Circuit design text data
*** Block opens ***

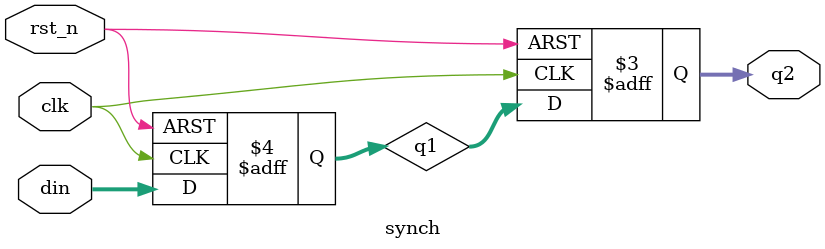
<source format=v>
`timescale 1ns / 1ps


module synch #(parameter ASIZE =4)(
    input      [ASIZE:0] din,      
    input                clk,
    input                rst_n,            
    output reg [ASIZE:0] q2
    );

    reg [ASIZE:0] q1;

    always @(posedge clk or negedge rst_n) begin
        if (!rst_n) 
            {q2, q1} <= 2'b0;         
        else 
            {q2, q1} <= {q1, din};  
    end 

endmodule

</source>
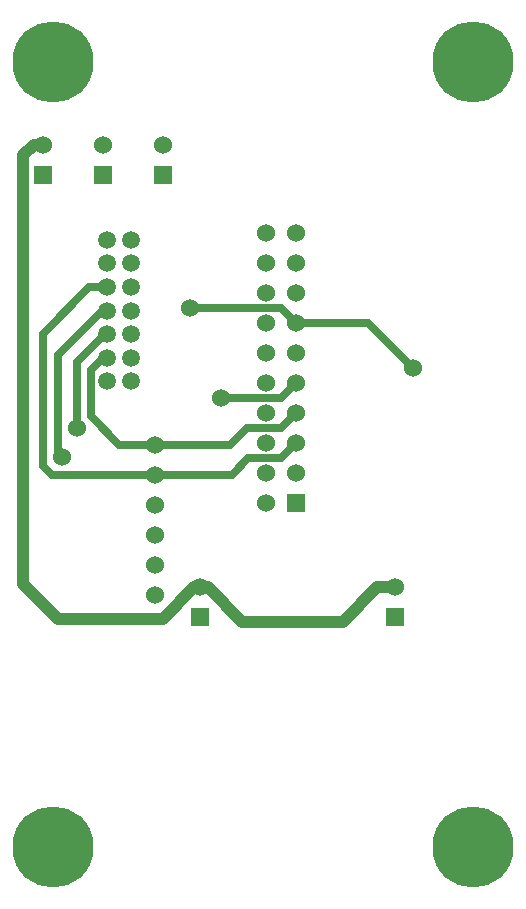
<source format=gbl>
G04 start of page 3 for group 5 idx 5 *
G04 Title: (unknown), bottom *
G04 Creator: pcb 20110918 *
G04 CreationDate: Tue Sep 16 16:31:17 2014 UTC *
G04 For: fosse *
G04 Format: Gerber/RS-274X *
G04 PCB-Dimensions: 348000 372000 *
G04 PCB-Coordinate-Origin: lower left *
%MOIN*%
%FSLAX25Y25*%
%LNBOTTOM*%
%ADD34C,0.0354*%
%ADD33C,0.0420*%
%ADD32C,0.1285*%
%ADD31C,0.0380*%
%ADD30C,0.0350*%
%ADD29C,0.0591*%
%ADD28C,0.2700*%
%ADD27C,0.0600*%
%ADD26C,0.0001*%
%ADD25C,0.0250*%
%ADD24C,0.0400*%
G54D24*X79000Y174000D02*X81500D01*
X93000Y162500D01*
X126500D01*
X138000Y174000D01*
X144000D01*
X20000Y175000D02*X31500Y163500D01*
X66500D01*
X77000Y174000D01*
X78500D01*
X26500Y321500D02*X23500D01*
X20000Y318000D01*
Y175000D01*
G54D25*X26500Y258500D02*Y225500D01*
Y258500D02*Y214500D01*
X29500Y211500D01*
X111000Y262000D02*X135000D01*
X150000Y247000D01*
X75500Y267000D02*X106000D01*
X111000Y262000D01*
X48126Y250504D02*X46504D01*
X42500Y246500D01*
X47378Y258378D02*X38000Y249000D01*
Y233500D01*
Y234000D02*Y227000D01*
X48126Y258378D02*X47378D01*
X48126Y266252D02*X46252D01*
X31500Y251500D01*
X48126Y274126D02*X42126D01*
X26500Y258500D01*
X42500Y246500D02*Y231000D01*
X52000Y221500D01*
X31500Y251500D02*Y219000D01*
X52000Y221500D02*X89000D01*
X29500Y211500D02*X89500D01*
X31500Y219000D02*X33000Y217500D01*
X89000Y221500D02*X94500Y227000D01*
X106000D01*
X111000Y232000D01*
X89500Y211500D02*X95000Y217000D01*
X106000D01*
X111000Y222000D01*
X86000Y237000D02*X106000D01*
X111000Y242000D01*
G54D26*G36*
X108000Y205000D02*Y199000D01*
X114000D01*
Y205000D01*
X108000D01*
G37*
G54D27*X101000Y202000D03*
X111000Y212000D03*
X101000D03*
X111000Y222000D03*
X101000D03*
X111000Y232000D03*
X101000D03*
X144000Y174000D03*
G54D28*X170000Y87500D03*
X30000Y349000D03*
G54D26*G36*
X23500Y314500D02*Y308500D01*
X29500D01*
Y314500D01*
X23500D01*
G37*
G54D27*X26500Y321500D03*
G54D28*X170000Y349000D03*
G54D26*G36*
X141000Y167000D02*Y161000D01*
X147000D01*
Y167000D01*
X141000D01*
G37*
G36*
X76000D02*Y161000D01*
X82000D01*
Y167000D01*
X76000D01*
G37*
G54D27*X79000Y174000D03*
X64000Y171500D03*
Y181500D03*
Y191500D03*
Y201500D03*
Y211500D03*
Y221500D03*
X111000Y242000D03*
Y252000D03*
Y262000D03*
Y272000D03*
Y282000D03*
Y292000D03*
X101000Y242000D03*
Y252000D03*
Y262000D03*
Y272000D03*
Y282000D03*
Y292000D03*
G54D29*X48126Y242630D03*
G54D28*X30000Y87500D03*
G54D29*X48126Y250504D03*
X56000D03*
X48126Y258378D03*
X56000D03*
Y242630D03*
X48126Y266252D03*
X56000D03*
X48126Y274126D03*
X56000D03*
X48126Y282000D03*
X56000D03*
X48126Y289874D03*
X56000D03*
G54D26*G36*
X63500Y314500D02*Y308500D01*
X69500D01*
Y314500D01*
X63500D01*
G37*
G54D27*X66500Y321500D03*
G54D26*G36*
X43500Y314500D02*Y308500D01*
X49500D01*
Y314500D01*
X43500D01*
G37*
G54D27*X46500Y321500D03*
X150000Y247000D03*
X33000Y217500D03*
X38000Y227000D03*
X75500Y267000D03*
X86000Y237000D03*
G54D30*G54D24*G54D31*G54D32*G54D31*G54D32*G54D31*G54D33*G54D24*G54D34*G54D32*G54D34*G54D31*M02*

</source>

*** Block closes ***

Exercise instructions
In the entries above, take the line containing "Y205000D01*" and each later line through the last, and repeat them exactly. Output nothing else.

Output of the task
Y205000D01*
X108000D01*
G37*
G54D27*X101000Y202000D03*
X111000Y212000D03*
X101000D03*
X111000Y222000D03*
X101000D03*
X111000Y232000D03*
X101000D03*
X144000Y174000D03*
G54D28*X170000Y87500D03*
X30000Y349000D03*
G54D26*G36*
X23500Y314500D02*Y308500D01*
X29500D01*
Y314500D01*
X23500D01*
G37*
G54D27*X26500Y321500D03*
G54D28*X170000Y349000D03*
G54D26*G36*
X141000Y167000D02*Y161000D01*
X147000D01*
Y167000D01*
X141000D01*
G37*
G36*
X76000D02*Y161000D01*
X82000D01*
Y167000D01*
X76000D01*
G37*
G54D27*X79000Y174000D03*
X64000Y171500D03*
Y181500D03*
Y191500D03*
Y201500D03*
Y211500D03*
Y221500D03*
X111000Y242000D03*
Y252000D03*
Y262000D03*
Y272000D03*
Y282000D03*
Y292000D03*
X101000Y242000D03*
Y252000D03*
Y262000D03*
Y272000D03*
Y282000D03*
Y292000D03*
G54D29*X48126Y242630D03*
G54D28*X30000Y87500D03*
G54D29*X48126Y250504D03*
X56000D03*
X48126Y258378D03*
X56000D03*
Y242630D03*
X48126Y266252D03*
X56000D03*
X48126Y274126D03*
X56000D03*
X48126Y282000D03*
X56000D03*
X48126Y289874D03*
X56000D03*
G54D26*G36*
X63500Y314500D02*Y308500D01*
X69500D01*
Y314500D01*
X63500D01*
G37*
G54D27*X66500Y321500D03*
G54D26*G36*
X43500Y314500D02*Y308500D01*
X49500D01*
Y314500D01*
X43500D01*
G37*
G54D27*X46500Y321500D03*
X150000Y247000D03*
X33000Y217500D03*
X38000Y227000D03*
X75500Y267000D03*
X86000Y237000D03*
G54D30*G54D24*G54D31*G54D32*G54D31*G54D32*G54D31*G54D33*G54D24*G54D34*G54D32*G54D34*G54D31*M02*

</source>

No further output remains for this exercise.